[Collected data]
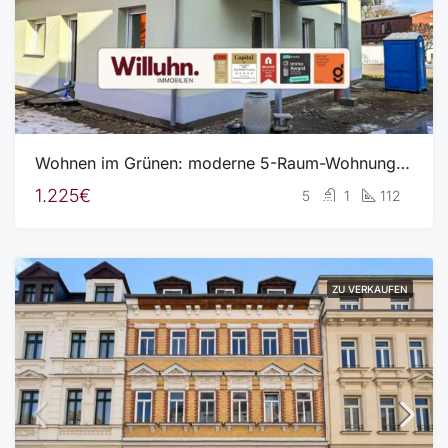
Wohnen im Grünen: moderne 5-Raum-Wohnung mit Balkon | Garten | Fußbodenheizung | Garage
1.225€
5
1
112
ZU VERKAUFEN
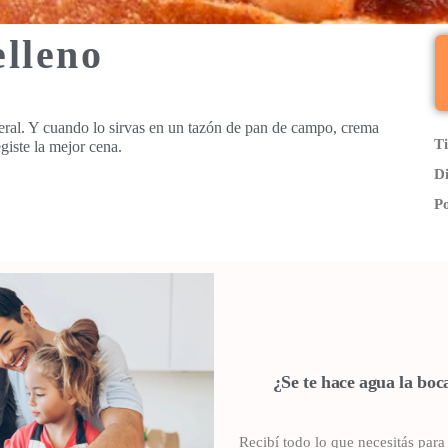
lleno
iteral. Y cuando lo sirvas en un tazón de pan de campo, crema
T
giste la mejor cena.
Di
P
¿Se te hace agua la boc
Recibí todo lo que necesitás para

# Exercise directions:
Would you write out all of the records exactly, omitting the pictures?

# Reply:
Wohnen im Grünen: moderne 5-Raum-Wohnung mit Balkon | Garten | Fußbodenheizung | Garage
1.225€
5
1
112
ZU VERKAUFEN
lleno
iteral. Y cuando lo sirvas en un tazón de pan de campo, crema
T
giste la mejor cena.
Di
P
¿Se te hace agua la boc
Recibí todo lo que necesitás para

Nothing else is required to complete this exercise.